Guidance by telephone
Each participant was given the anti-inflammatory fluticasone and the bronchodilator salmeterol in sufficient quantity for 90 days of treatment. The researchers telephoned each volunteer of the first day, to give guidance on how to use the medicines, and, three months later, to verify whether they had taken the prescribed doses. Only half the participants followed the recommendations correctly, regardless of schooling, marital status, age and number of times they had already been hospitalized because of asthma. The only factor that improved their adhesion to the treatment was the seriousness of the disease.

It is like this not just in Brazil. In Latin America, where the prevalence of the problem is higher than the world average, the level of people who treat themselves correctly is lower still. Fritscher recently took part in a study that analyzed the control of asthma in 11 Latin American countries. Of the 2,184 persons interviewed, over half (56%) showed signs of asthma and had already been hospitalized because of the disease. But at the moment of the survey, only 6% were using anti-inflammatory corticosteroids, according to the data published in the Revista Panamericana de Salud Pública [Pan-American Public Health Magazine]. This same study suggests that the main problem is the lack of information of the population. Almost half the people with persistent asthma believed that their disease was under control, but the problem could be regarded as controlled from the medical point of view in only 2.4% of the cases. It is not so complicated or expensive to modify this situation. All that is needed is a few phone calls reinforcing the recommendations, as Chatkin and Fritscher.

They distributed anti-inflammatories and bronchodilators for three months’ therapy to 300 people with asthma, divided into two groups: the first received two phone calls – one on the first day of treatment, and one on the last – and the second was accompanied with a reinforcing call every fortnight. This simple measure increased to 74% the level of people who were treating themselves correctly.

“The treatment is the best way of living with the disease”, comments Ana Luisa Fernandes, a lung doctor from Unifesp. She proved that educational programs that teach the difference between anti-inflammatories and bronchodilators – or the right way of using these medicines – reduce hospitalizations. The result is not always immediate. Ana Luisa evaluated 121 participants from these programs and found that at least two months of proper treatment were needed for people with light or moderate asthma to begin to control the inflammation.

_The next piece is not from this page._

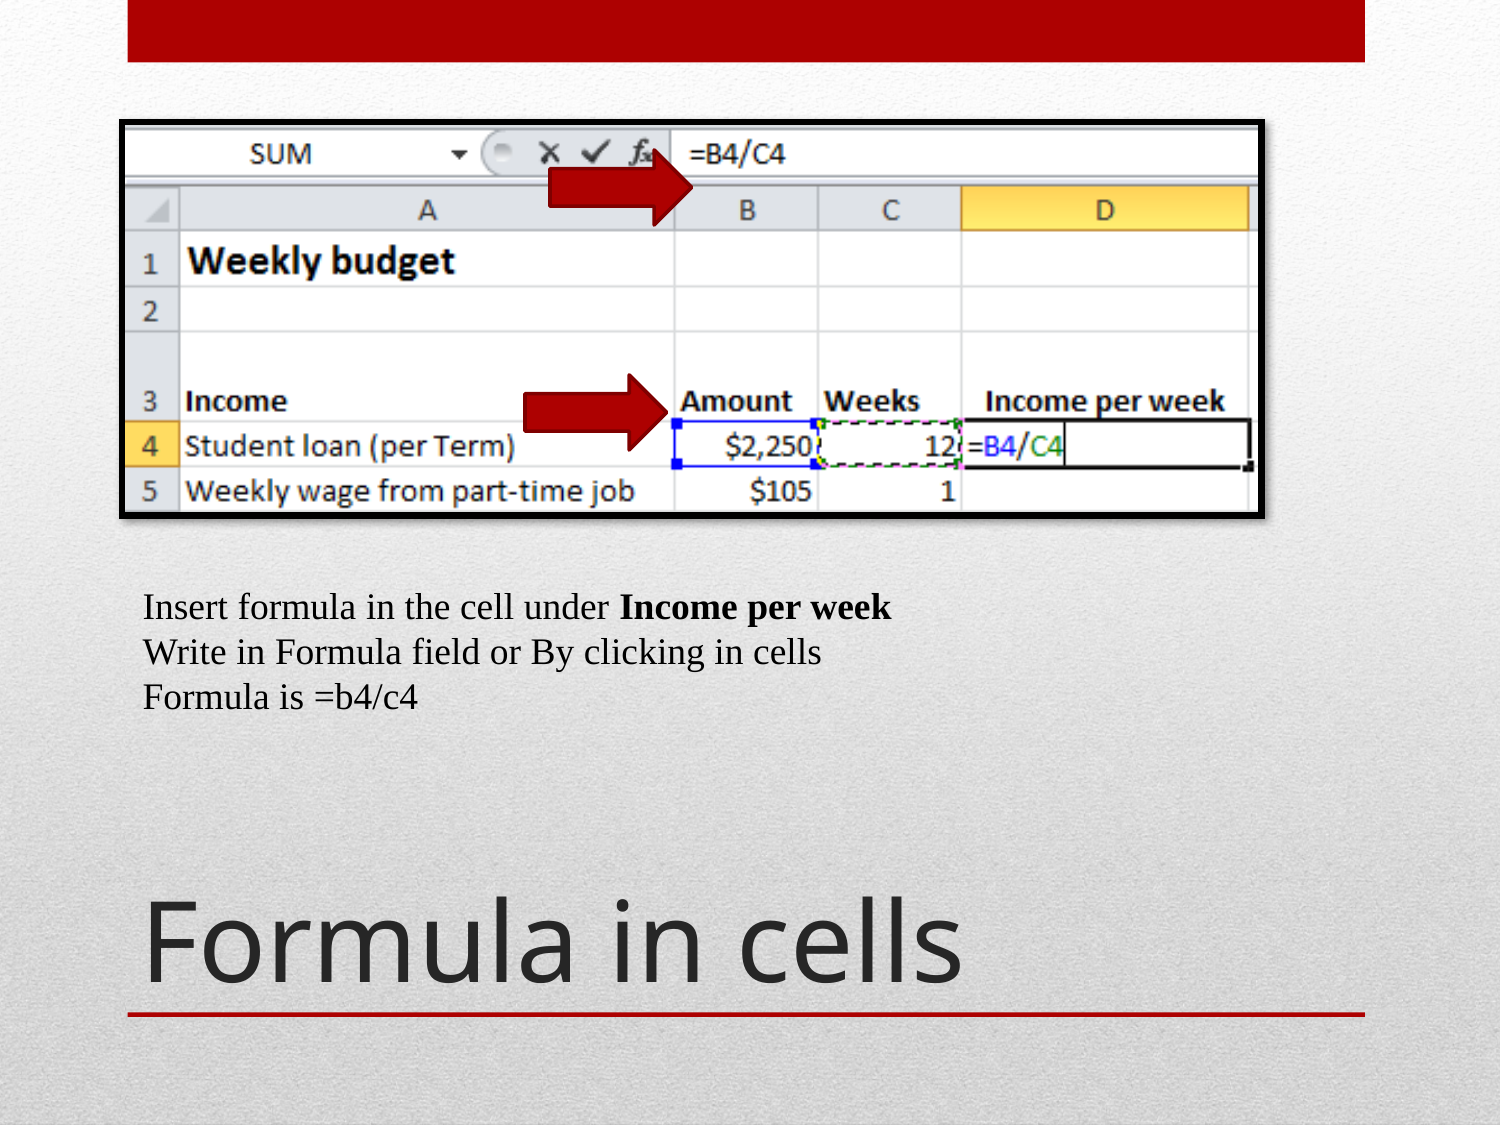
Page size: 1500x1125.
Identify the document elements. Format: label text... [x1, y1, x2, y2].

title Formula in cells [125, 750, 1238, 1013]
picture [124, 124, 1260, 514]
text_box Insert formula in the cell under Income per week Write in Formula field or By clicking in cells Formula is =b4/c4 [127, 574, 907, 725]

In the serious cases, with daily crises of shortage of air not controllable by inhaled anti-inflammatories, this period of time increased to four months. In Bahia, Álvaro Cruz is carrying out a program that has been improving the control of serious asthma. His team attends to 1,500 people in five referral centers of the Public Health System – four in Salvador and one in Feira de Santana. Those who join the program receive free of charge the medicines against asthma and make periodic consultations with physicians, nurses and psychologists. Already in the first year of full activity, this strategy has reduced hospitalizations by 40%,  Even being more complete than the SUS’s normal service, this program brings savings to the public health system. As there are fewer hospitalizations and emergency consultations, R$ 2,500 per patient per year is saved.